Source passage -
Configuring S3 for multi-tenancy etc

#1

I would like to know how to use S3 wrt. isolation between tags, between APIs, in a recommended way.

  1. Why do I see c3/c3 as tenant/tag in the result of FileSourceCollection.get("<some canonical>").inboxUrl()? (I have curled to /file API using my tenant/tag)

  2. Why are files curled via /file and /import seen in the same S3 directory/ FileSourceCollection?

  3. It seems that SourceFile is not marked as completed when a file is curled via /import but then it gets reprocessed upon syncAll(fsc.inboxUrl()): am I wrong or how should this be reconciled? (My coworker curled file1 to /import while I was testing SourceFile APIs with file2 of the same canonical. When I called syncAll, file1 was reprocessed. I don’t know at the moment if he used the same tag as myself.)

  4. Is inboxUrl() returning a physical url or what is visible is actually tag/tenant-isolated?

Exercise a -
Reproduce the lines of the listing word for word, starting at the line containing "Length in mm?" and ending at the end of the listing. Leave the pictures out.
The S3 multi-tenancy thread and the listing are unrelated to each other.

Physical quantity readout data
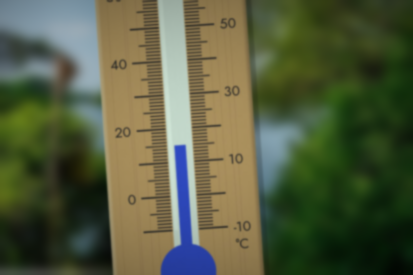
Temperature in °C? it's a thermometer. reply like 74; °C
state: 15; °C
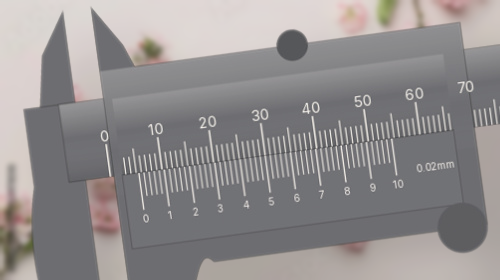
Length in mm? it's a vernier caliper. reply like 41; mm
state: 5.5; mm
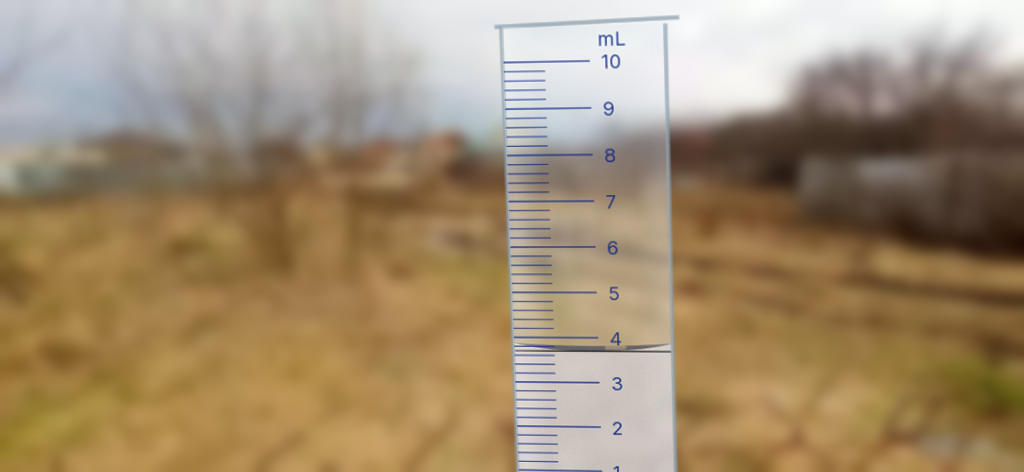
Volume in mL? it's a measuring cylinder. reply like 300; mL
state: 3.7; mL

Exercise b -
Write out the part of the S3 multi-tenancy thread starting at "I would like" and ending at "is actually tag/tenant-isolated?", word for word.

Answer space a -
Length in mm? it's a vernier caliper. reply like 41; mm
state: 5.5; mm
Volume in mL? it's a measuring cylinder. reply like 300; mL
state: 3.7; mL

Answer space b -
I would like to know how to use S3 wrt. isolation between tags, between APIs, in a recommended way.

  1. Why do I see c3/c3 as tenant/tag in the result of FileSourceCollection.get("<some canonical>").inboxUrl()? (I have curled to /file API using my tenant/tag)

  2. Why are files curled via /file and /import seen in the same S3 directory/ FileSourceCollection?

  3. It seems that SourceFile is not marked as completed when a file is curled via /import but then it gets reprocessed upon syncAll(fsc.inboxUrl()): am I wrong or how should this be reconciled? (My coworker curled file1 to /import while I was testing SourceFile APIs with file2 of the same canonical. When I called syncAll, file1 was reprocessed. I don’t know at the moment if he used the same tag as myself.)

  4. Is inboxUrl() returning a physical url or what is visible is actually tag/tenant-isolated?